We support both push and pull models (it seems both RabbitMQ and Kafka support both). Our implementation is actually more like Kafka (for example, it supports replay), but implementing RabbitMQ's routing isn't very complicated either. However, I'm concerned about the Kafka protocol, as it seems to have been revised many times historically, which could lead to client compatibility issues. My users typically want to decouple processing logic (not for large-scale data scenarios like logging, more like RabbitMQ use cases), so I'm quite conflicted.
- sc68cal a year ago
  
  So, as another commenter asked, why would someone use your solution instead of Kafka or RabbitMQ directly?
  It's not clear to me what usecase you are trying to fulfill.
  Like, at least for me, I reach for RabbitMQ when I am doing RPC or want reliable delivery of messages between systems.
  I have a lot more experience with RabbitMQ for that usecase.
  With Kafka, my experience with it is mostly the classic log processing usecase where we are processing syslog messages with Kafka and then Vector to process the syslog messages and transform them.

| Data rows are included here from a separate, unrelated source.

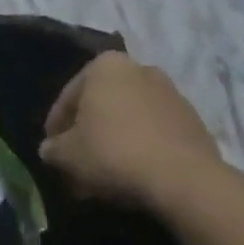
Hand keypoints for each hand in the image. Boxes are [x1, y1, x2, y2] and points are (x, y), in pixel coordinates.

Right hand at [39, 52, 224, 215]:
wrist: (184, 179)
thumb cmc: (114, 153)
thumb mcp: (68, 154)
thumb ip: (53, 148)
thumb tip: (50, 149)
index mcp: (106, 65)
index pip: (69, 96)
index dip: (56, 126)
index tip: (52, 150)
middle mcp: (140, 69)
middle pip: (102, 103)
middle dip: (89, 131)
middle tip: (78, 160)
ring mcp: (171, 94)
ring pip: (130, 118)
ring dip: (116, 139)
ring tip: (106, 172)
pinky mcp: (193, 121)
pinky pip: (155, 132)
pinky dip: (142, 148)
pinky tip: (135, 174)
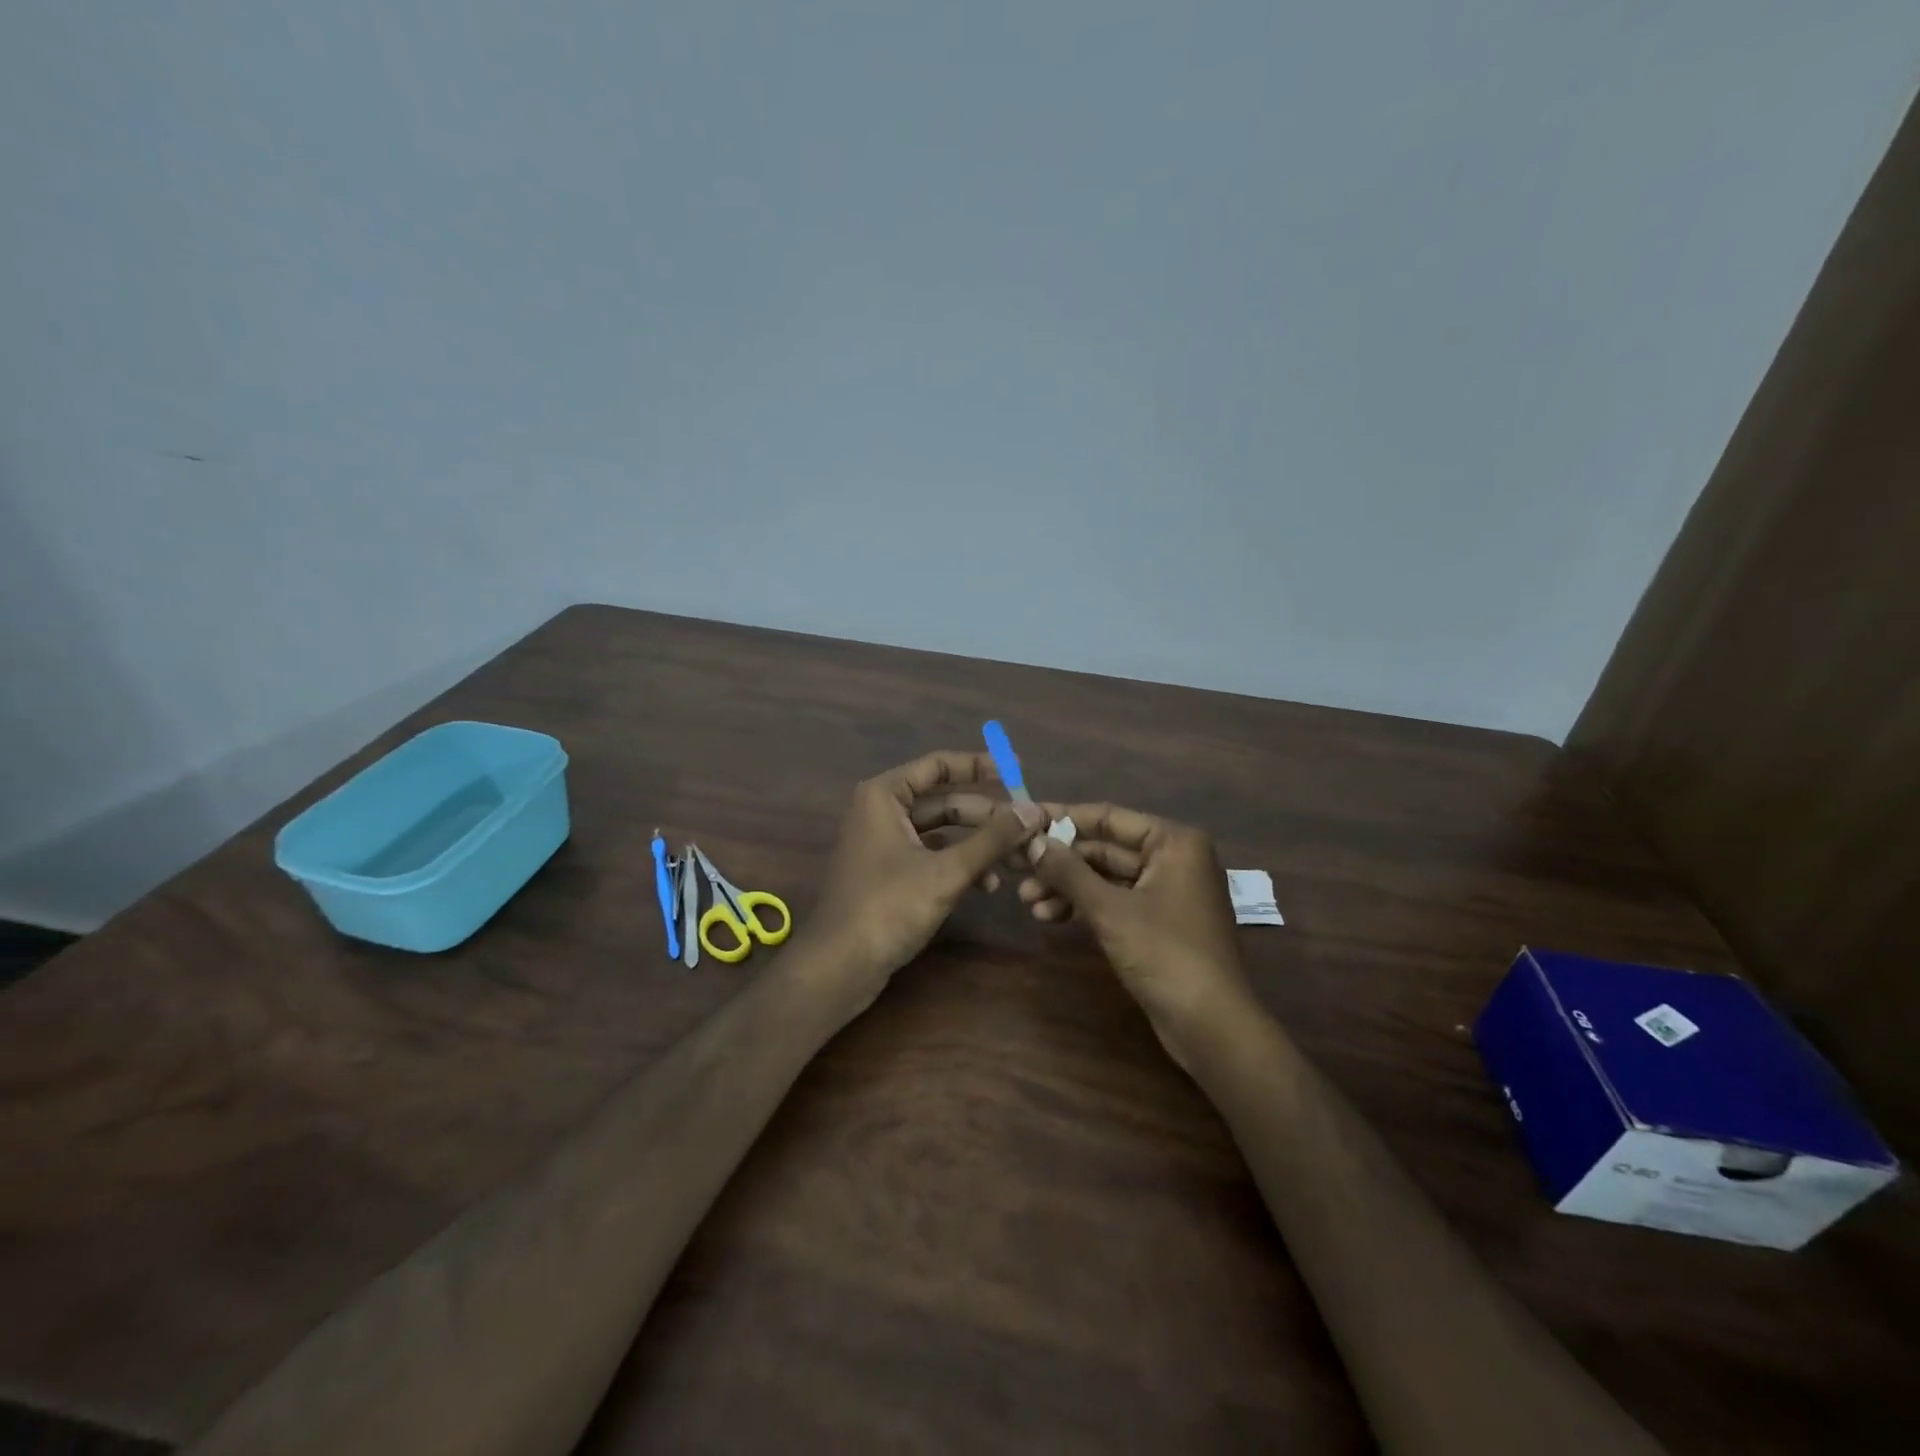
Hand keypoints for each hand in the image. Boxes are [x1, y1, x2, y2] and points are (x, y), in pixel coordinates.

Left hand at [801, 751, 1046, 1015]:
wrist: (839, 967)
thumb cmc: (888, 908)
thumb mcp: (947, 872)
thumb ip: (992, 839)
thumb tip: (1034, 810)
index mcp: (884, 796)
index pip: (938, 765)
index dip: (979, 765)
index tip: (1017, 771)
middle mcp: (881, 811)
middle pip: (944, 801)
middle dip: (987, 816)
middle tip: (1029, 826)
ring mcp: (884, 843)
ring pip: (941, 831)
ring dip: (978, 844)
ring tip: (1018, 860)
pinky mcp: (889, 873)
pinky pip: (932, 856)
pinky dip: (959, 865)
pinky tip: (989, 885)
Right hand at [1019, 803, 1256, 1067]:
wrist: (1211, 1025)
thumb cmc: (1166, 954)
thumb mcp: (1110, 909)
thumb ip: (1069, 872)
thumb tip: (1032, 842)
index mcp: (1173, 842)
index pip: (1108, 817)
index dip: (1063, 819)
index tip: (1024, 822)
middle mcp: (1173, 859)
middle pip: (1105, 848)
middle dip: (1061, 862)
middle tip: (1017, 869)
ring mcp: (1166, 892)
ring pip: (1106, 878)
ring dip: (1067, 887)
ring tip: (1026, 901)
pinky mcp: (1158, 923)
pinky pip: (1114, 901)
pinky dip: (1084, 906)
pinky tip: (1049, 916)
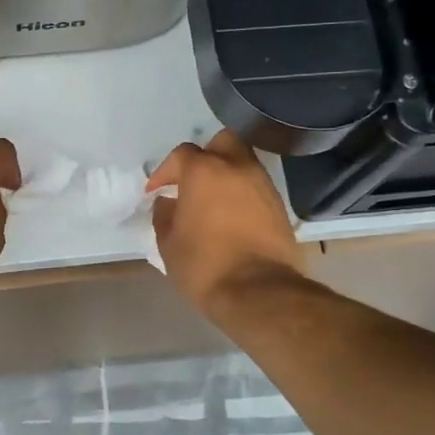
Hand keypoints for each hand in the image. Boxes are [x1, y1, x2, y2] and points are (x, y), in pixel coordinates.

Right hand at [147, 130, 306, 314]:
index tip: (155, 191)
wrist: (260, 292)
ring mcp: (262, 185)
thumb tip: (167, 202)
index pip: (181, 155)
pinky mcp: (279, 206)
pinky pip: (256, 186)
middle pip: (222, 142)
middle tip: (192, 180)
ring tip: (212, 200)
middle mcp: (237, 168)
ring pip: (243, 163)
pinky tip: (231, 215)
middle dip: (206, 155)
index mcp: (205, 171)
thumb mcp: (169, 243)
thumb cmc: (205, 265)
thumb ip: (164, 215)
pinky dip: (242, 193)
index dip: (164, 171)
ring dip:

  Like, you COULD use RabbitMQ to do log processing and COULD use Kafka to do RPC and reliable message delivery, but each seems to have a more comfortable fit doing the jobs I described and you don't spend a lot of time forcing them to go in ways that thet don't easily go.
  So again, what is your system trying to accomplish, and what protocol matches what you are trying to do more?
  I've seen a couple of your comments and it seems like you are trying to be both?
  
  aljun_invictus a year ago
  
  We have currently implemented both push and pull models, along with disk storage, and we provide services internally through gRPC. Our goal now is to offer these services externally. However, one downside of message queues is the fragmentation of protocols, which results in high migration costs for users. My motivation is quite simple: to leverage existing ecosystems while providing a better implementation for users and reducing migration costs (similar to how Redpanda partially implements the Kafka protocol). Currently, our implementation is in C++ and Rust, but the protocol layer can be in other languages. We have an advantage in throughput and have also implemented features like priority queues that Kafka doesn't have.
  The AMQP protocol is quite complete (and allows for some customization), but I am not very familiar with the details of the Kafka protocol. I've heard it changes frequently, and I'm concerned that this might affect the implementation.
  
  sc68cal a year ago
  
  > However, one downside of message queues is the fragmentation of protocols, which results in high migration costs for users.
  So, I have a little bit of experience with this, because of some work using Celery which abstracted out the message queue protocol, as well as Redis' pub/sub and AMQP directly when I did some work on Ansible EDA.
  Honestly the code for consuming from these message systems was an incredibly small percentage of the code, due to the plethora of existing libraries for those protocols. Like, they were almost one-liners to block and consume from the queue.
  The majority of the code was handling the actual message contents and acting upon them.
  So, I don't think your statement is accurate.
  This may be something to consider, because if you are doing the AMQP or Kafka protocol just to be compatible, it may not actually be worth it, and instead it may be worth just providing a protocol that actually maps to what your system does.
  
  aljun_invictus a year ago
  
  You're right, there are many trade-offs involved. I'm considering this as well, but it's best to use a widely adopted ecosystem for external use.